### Data records

···

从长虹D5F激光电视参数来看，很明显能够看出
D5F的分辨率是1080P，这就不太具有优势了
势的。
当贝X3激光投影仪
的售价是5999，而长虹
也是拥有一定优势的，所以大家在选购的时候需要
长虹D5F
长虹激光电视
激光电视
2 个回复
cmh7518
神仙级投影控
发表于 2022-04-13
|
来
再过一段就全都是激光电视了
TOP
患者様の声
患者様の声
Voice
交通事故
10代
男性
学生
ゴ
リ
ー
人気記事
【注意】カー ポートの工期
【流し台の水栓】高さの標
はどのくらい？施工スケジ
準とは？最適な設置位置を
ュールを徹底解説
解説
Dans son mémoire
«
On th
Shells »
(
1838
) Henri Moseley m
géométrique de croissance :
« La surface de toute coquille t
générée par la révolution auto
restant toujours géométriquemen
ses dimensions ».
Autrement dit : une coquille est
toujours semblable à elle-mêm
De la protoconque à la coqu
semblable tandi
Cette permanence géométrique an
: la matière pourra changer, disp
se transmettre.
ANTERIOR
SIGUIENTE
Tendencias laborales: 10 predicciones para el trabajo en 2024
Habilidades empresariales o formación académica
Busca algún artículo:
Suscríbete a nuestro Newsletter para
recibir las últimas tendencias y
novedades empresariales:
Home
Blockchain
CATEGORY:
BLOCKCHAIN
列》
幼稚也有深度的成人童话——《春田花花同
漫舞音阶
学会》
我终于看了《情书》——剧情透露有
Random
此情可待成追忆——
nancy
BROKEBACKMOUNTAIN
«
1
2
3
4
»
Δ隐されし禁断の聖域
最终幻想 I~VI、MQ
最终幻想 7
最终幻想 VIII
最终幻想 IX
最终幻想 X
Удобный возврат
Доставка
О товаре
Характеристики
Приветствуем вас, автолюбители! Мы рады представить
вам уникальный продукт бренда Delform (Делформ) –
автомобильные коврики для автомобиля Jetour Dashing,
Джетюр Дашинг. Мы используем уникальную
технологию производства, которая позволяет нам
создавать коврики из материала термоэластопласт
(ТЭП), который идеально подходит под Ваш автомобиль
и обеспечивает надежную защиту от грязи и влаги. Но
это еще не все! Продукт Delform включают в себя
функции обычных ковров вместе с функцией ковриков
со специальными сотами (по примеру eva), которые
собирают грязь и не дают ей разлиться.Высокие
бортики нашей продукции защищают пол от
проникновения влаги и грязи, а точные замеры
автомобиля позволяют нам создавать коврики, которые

···

### Task item
Copy the listing above out again in its entirety, exactly as written.

### Task solution
从长虹D5F激光电视参数来看，很明显能够看出
D5F的分辨率是1080P，这就不太具有优势了
势的。
当贝X3激光投影仪
的售价是5999，而长虹
也是拥有一定优势的，所以大家在选购的时候需要
长虹D5F
长虹激光电视
激光电视
2 个回复
cmh7518
神仙级投影控
发表于 2022-04-13
|
来
再过一段就全都是激光电视了
TOP
患者様の声
患者様の声
Voice
交通事故
10代
男性
学生
ゴ
リ
ー
人気記事
【注意】カー ポートの工期
【流し台の水栓】高さの標
はどのくらい？施工スケジ
準とは？最適な設置位置を
ュールを徹底解説
解説
Dans son mémoire
«
On th
Shells »
(
1838
) Henri Moseley m
géométrique de croissance :
« La surface de toute coquille t
générée par la révolution auto
restant toujours géométriquemen
ses dimensions ».
Autrement dit : une coquille est
toujours semblable à elle-mêm
De la protoconque à la coqu
semblable tandi
Cette permanence géométrique an
: la matière pourra changer, disp
se transmettre.
ANTERIOR
SIGUIENTE
Tendencias laborales: 10 predicciones para el trabajo en 2024
Habilidades empresariales o formación académica
Busca algún artículo:
Suscríbete a nuestro Newsletter para
recibir las últimas tendencias y
novedades empresariales:
Home
Blockchain
CATEGORY:
BLOCKCHAIN
列》
幼稚也有深度的成人童话——《春田花花同
漫舞音阶
学会》
我终于看了《情书》——剧情透露有
Random
此情可待成追忆——
nancy
BROKEBACKMOUNTAIN
«
1
2
3
4
»
Δ隐されし禁断の聖域
最终幻想 I~VI、MQ
最终幻想 7
最终幻想 VIII
最终幻想 IX
最终幻想 X
Удобный возврат
Доставка
О товаре
Характеристики
Приветствуем вас, автолюбители! Мы рады представить
вам уникальный продукт бренда Delform (Делформ) –
автомобильные коврики для автомобиля Jetour Dashing,
Джетюр Дашинг. Мы используем уникальную
технологию производства, которая позволяет нам
создавать коврики из материала термоэластопласт
(ТЭП), который идеально подходит под Ваш автомобиль
и обеспечивает надежную защиту от грязи и влаги. Но
это еще не все! Продукт Delform включают в себя
функции обычных ковров вместе с функцией ковриков
со специальными сотами (по примеру eva), которые
собирают грязь и не дают ей разлиться.Высокие
бортики нашей продукции защищают пол от
проникновения влаги и грязи, а точные замеры
автомобиля позволяют нам создавать коврики, которые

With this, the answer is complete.